Peut-on admirer à la fois les cauchemars éveillés de Kafka et la pureté du Petit prince de Saint-Exupéry ?

Peut-on aimer la simplicité fulgurante du haïku japonais et les fictions hallucinées de Philip K. Dick ?

Pour beaucoup, c'est incompatible, inconciliable.
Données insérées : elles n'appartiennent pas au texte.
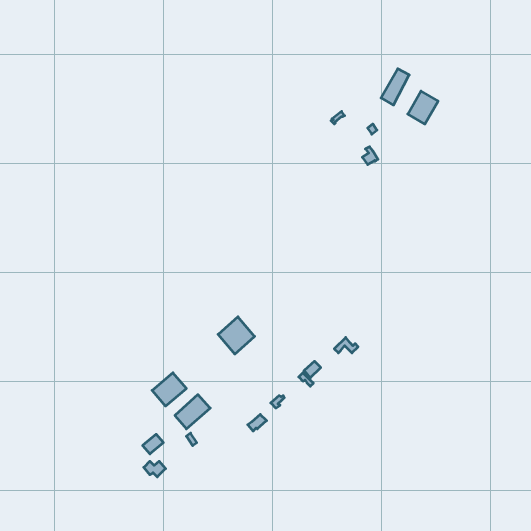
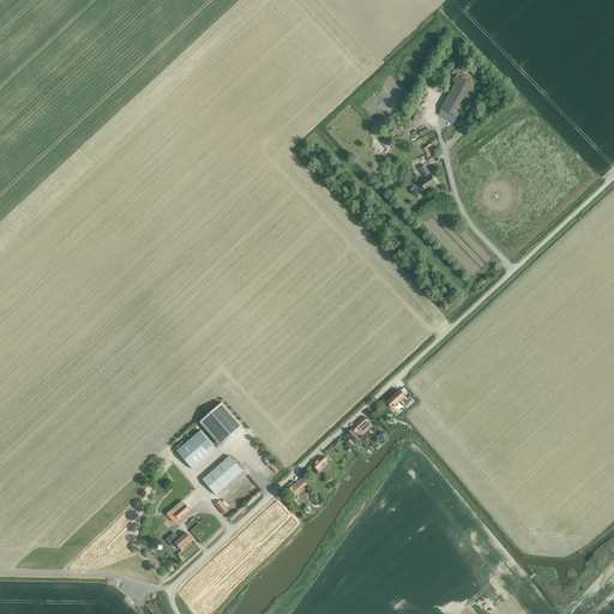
building: [408,91,438,124] -> none
building: [218,317,255,354] -> [199,402,241,445]

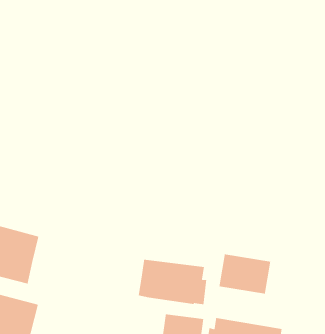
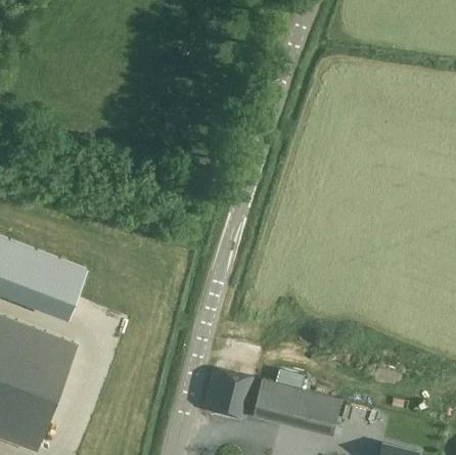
building: [218,253,271,295] -> none
building: [138,259,207,305] -> none

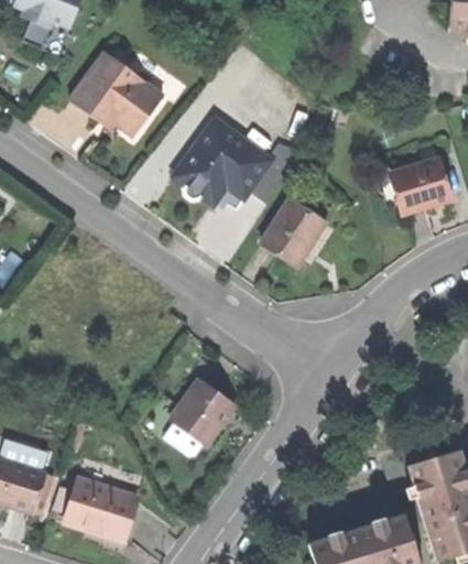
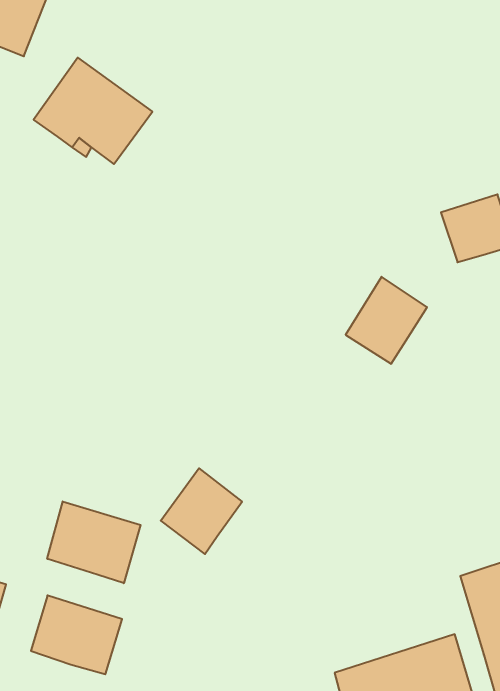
building: [176,121,294,200] -> none
building: [260,199,325,269] -> [346,277,427,364]
building: none -> [47,501,141,583]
C'est l'un ou l'autre.

Personnellement, j'ai fait mon choix : je garde tout !

Je croise souvent des gens (y compris des éditeurs et des écrivains) qui disent détester la science-fiction.

Trop de gadgets, d'enfantillage technologique, trop d'idées délirantes qui conduisent nulle part…

À leurs yeux, la science-fiction est une sous-littérature de pacotille, sans profondeur, sans humanité.

Vouloir les convaincre du contraire serait une perte de temps.

On ne trouve sur son chemin que ce que l'on s'autorise à trouver.

Si toutefois certains hésitent, je les invite à lire Philip K. Dick que je considère comme un des écrivains fondamentaux du XXème siècle.

Loin de la littérature académique rabâchant à l'infini les mêmes recettes, Dick a pris les problèmes cruciaux de son temps à bras le corps.

Après le choc des deux guerres mondiales, les horreurs planifiées du nazisme, les baisers dévastateurs de deux bombes atomiques, pouvait-on continuer d'écrire comme avant, comme si rien ne s'était passé ? Ne fallait-il pas interroger ce qui a rendu possible ces monstruosités ?

Dans ses nouvelles et ses romans, Philip K. Dick ne cesse de poser ces deux questions-clefs :

Qu'est-ce que le réel ?

Qu'est-ce qu'un être humain ?

Dick nous montre que nous vivons dans des simulacres de réalité, des bulles illusoires, des espaces fantasmatiques dont nous sommes à la fois les prisonniers et les architectes inconscients.

Il nous montre aussi que notre humanité n'est pas un acquis définitif, mais un territoire fragile, toujours menacé, un frêle esquif qui ne peut surnager sur l'océan du néant que grâce à notre compassion et notre empathie.

En ce début de XXIème siècle, lire et relire Philip K. Dick, c'est oser sortir du "grand parc d'attraction" généralisé dans lequel vivent la plupart de nos contemporains.

C'est accepter de se perdre pour mieux se retrouver.

C'est plonger notre esprit dans un bain révélateur, parfois dérangeant et corrosif, pour mieux forger notre liberté intérieure.

Philip K. Dick est né en le 16 décembre 1928.

10 jours seulement avant mon propre père.

Bien qu'il écrivait dans une autre langue que la mienne, il m'a fait toucher du doigt le pouvoir éveilleur des mots.

Il est l'un de mes pères en imaginaire, en littérature et en humanité.